Designer um tanto classico, onde a furtividade é a minima possível, pois ainda guarda característica reflexiva.
Mas, a sua capacidade operacional é muito boa e o Japão, creio que ainda detem um conhecimento da construção naval bastante avançado em relação a nós, e em muitos aspectos. Durante a primeira e a segunda guerra, a sua força naval era a maior do pacifico. Carlos o Brasil não teria nada a ganhar nesse campo naval com o Japão? Grande abraços e sucesso no ano em começamos a navegar.
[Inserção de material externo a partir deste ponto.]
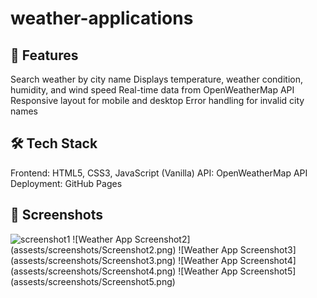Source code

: # weather-applications

## 🚀 Features
Search weather by city name
Displays temperature, weather condition, humidity, and wind speed
Real-time data from OpenWeatherMap API
Responsive layout for mobile and desktop
Error handling for invalid city names

## 🛠️ Tech Stack
Frontend: HTML5, CSS3, JavaScript (Vanilla)
API: OpenWeatherMap API
Deployment: GitHub Pages

## 📸 Screenshots
<img src="assets/screenshots/Screenshot1.png" alt="screenshot1" width="400"/>
![Weather App Screenshot2](assests/screenshots/Screenshot2.png)
![Weather App Screenshot3](assests/screenshots/Screenshot3.png)
![Weather App Screenshot4](assests/screenshots/Screenshot4.png)
![Weather App Screenshot5](assests/screenshots/Screenshot5.png)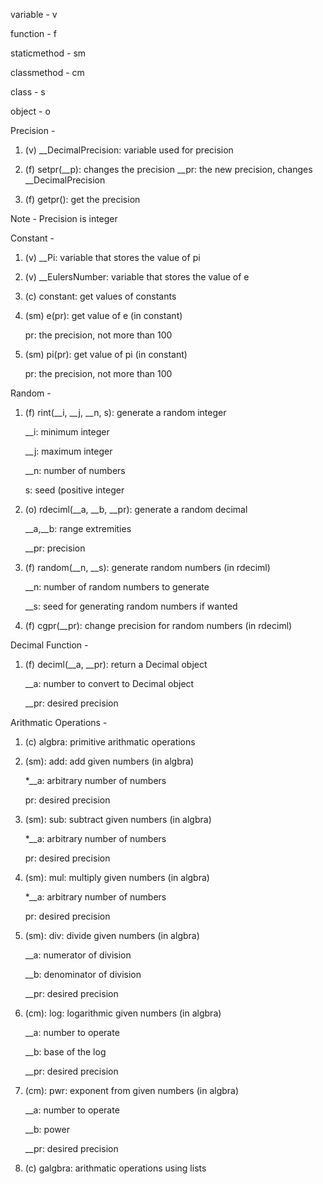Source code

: variable - v


function - f


staticmethod - sm


classmethod - cm


class - s


object - o


Precision -

1. (v) __DecimalPrecision: variable used for precision


2. (f) setpr(__p): changes the precision
			__pr: the new precision, changes __DecimalPrecision


3. (f) getpr(): get the precision


Note - Precision is integer


Constant - 


1. (v) __Pi: variable that stores the value of pi


2. (v) __EulersNumber: variable that stores the value of e


3. (c) constant: get values of constants


4. (sm) e(pr): get value of e (in constant)

   pr: the precision, not more than 100


5. (sm) pi(pr): get value of pi (in constant)

   pr: the precision, not more than 100


Random -


1. (f) rint(__i, __j, __n, s): generate a random integer
	
   __i: minimum integer
	
   __j: maximum integer
	
   __n: number of numbers
	
   s: seed (positive integer


2. (o) rdeciml(__a, __b, __pr): generate a random decimal
	
   __a,__b: range extremities
	
   __pr: precision


3. (f) random(__n, __s): generate random numbers (in rdeciml)
	
   __n: number of random numbers to generate
	
   __s: seed for generating random numbers if wanted


4. (f) cgpr(__pr): change precision for random numbers (in rdeciml) 
			

Decimal Function -


1. (f) deciml(__a, __pr): return a Decimal object

   __a: number to convert to Decimal object
	
   __pr: desired precision


Arithmatic Operations -


1. (c) algbra: primitive arithmatic operations


2. (sm): add: add given numbers (in algbra)

   *__a: arbitrary number of numbers
	
   pr: desired precision


3. (sm): sub: subtract given numbers (in algbra)

   *__a: arbitrary number of numbers
	
   pr: desired precision


4. (sm): mul: multiply given numbers (in algbra)

   *__a: arbitrary number of numbers
	
   pr: desired precision


5. (sm): div: divide given numbers (in algbra)

   __a: numerator of division
	
   __b: denominator of division
	
   __pr: desired precision


6. (cm): log: logarithmic given numbers (in algbra)

   __a: number to operate
	
   __b: base of the log
	
   __pr: desired precision


7. (cm): pwr: exponent from given numbers (in algbra)

   __a: number to operate
	
   __b: power
	
   __pr: desired precision


8. (c) galgbra: arithmatic operations using lists
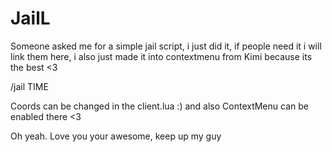 # JailL
Someone asked me for a simple jail script, i just did it, if people need it i will link them here, i also just made it into contextmenu from Kimi because its the best &lt;3


/jail TIME

Coords can be changed in the client.lua :) and also ContextMenu can be enabled there <3

Oh yeah. Love you your awesome, keep up my guy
Carlos E. Di Santis Junior disse...

Olá Guardião.
parceria com um país que leva sua defesa a sério sempre será fértil para o Brasil. Porém os japoneses não podem exportar sistemas bélicos devido a um artigo constitucional, deles.
Abraços

Guardião ATM disse...

Grato a atenção!
Eu não sabia desse detalhe. Eles não exportam material bélico? Também não vendem? Carlos, isso é fruto da segunda guerra ou é imposição americana, digo, se tem alguma relação? Obrigado!

Carlos E. Di Santis Junior disse...

Ola Guardião. Pelo que sei, é fruto da segunda guerra mesmo. Porém existe uma forte movimentação em mudar o artigo da constituição japonesa que impedem eles de exportar sistemas de armas.